The records below are to be transcribed in full, exactly as given.

*Page-level text extractions:*
* * * * * * *

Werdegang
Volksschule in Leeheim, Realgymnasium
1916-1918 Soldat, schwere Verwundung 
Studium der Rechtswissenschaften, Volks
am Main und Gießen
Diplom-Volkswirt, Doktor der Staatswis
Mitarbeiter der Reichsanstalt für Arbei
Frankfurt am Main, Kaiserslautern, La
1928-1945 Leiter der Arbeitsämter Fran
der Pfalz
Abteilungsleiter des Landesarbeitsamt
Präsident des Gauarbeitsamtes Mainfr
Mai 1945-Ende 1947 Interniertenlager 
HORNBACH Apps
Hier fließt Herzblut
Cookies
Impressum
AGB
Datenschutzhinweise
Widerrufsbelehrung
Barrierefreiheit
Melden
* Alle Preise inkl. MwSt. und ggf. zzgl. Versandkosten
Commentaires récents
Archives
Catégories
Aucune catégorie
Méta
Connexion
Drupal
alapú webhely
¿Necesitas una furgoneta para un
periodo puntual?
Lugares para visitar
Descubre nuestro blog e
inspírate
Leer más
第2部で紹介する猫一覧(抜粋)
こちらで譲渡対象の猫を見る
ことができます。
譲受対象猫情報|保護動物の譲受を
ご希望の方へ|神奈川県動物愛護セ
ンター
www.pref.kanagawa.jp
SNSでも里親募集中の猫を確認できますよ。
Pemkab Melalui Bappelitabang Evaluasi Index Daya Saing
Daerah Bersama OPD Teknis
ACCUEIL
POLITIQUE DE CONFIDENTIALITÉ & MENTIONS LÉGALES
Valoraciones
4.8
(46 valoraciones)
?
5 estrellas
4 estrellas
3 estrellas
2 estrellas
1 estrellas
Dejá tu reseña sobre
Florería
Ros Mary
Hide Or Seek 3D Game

* * * * * * *

*Result of this task:*
Werdegang
Volksschule in Leeheim, Realgymnasium
1916-1918 Soldat, schwere Verwundung 
Studium der Rechtswissenschaften, Volks
am Main und Gießen
Diplom-Volkswirt, Doktor der Staatswis
Mitarbeiter der Reichsanstalt für Arbei
Frankfurt am Main, Kaiserslautern, La
1928-1945 Leiter der Arbeitsämter Fran
der Pfalz
Abteilungsleiter des Landesarbeitsamt
Präsident des Gauarbeitsamtes Mainfr
Mai 1945-Ende 1947 Interniertenlager 
HORNBACH Apps
Hier fließt Herzblut
Cookies
Impressum
AGB
Datenschutzhinweise
Widerrufsbelehrung
Barrierefreiheit
Melden
* Alle Preise inkl. MwSt. und ggf. zzgl. Versandkosten
Commentaires récents
Archives
Catégories
Aucune catégorie
Méta
Connexion
Drupal
alapú webhely
¿Necesitas una furgoneta para un
periodo puntual?
Lugares para visitar
Descubre nuestro blog e
inspírate
Leer más
第2部で紹介する猫一覧(抜粋)
こちらで譲渡対象の猫を見る
ことができます。
譲受対象猫情報|保護動物の譲受を
ご希望の方へ|神奈川県動物愛護セ
ンター
www.pref.kanagawa.jp
SNSでも里親募集中の猫を確認できますよ。
Pemkab Melalui Bappelitabang Evaluasi Index Daya Saing
Daerah Bersama OPD Teknis
ACCUEIL
POLITIQUE DE CONFIDENTIALITÉ & MENTIONS LÉGALES
Valoraciones
4.8
(46 valoraciones)
?
5 estrellas
4 estrellas
3 estrellas
2 estrellas
1 estrellas
Dejá tu reseña sobre
Florería
Ros Mary
Hide Or Seek 3D Game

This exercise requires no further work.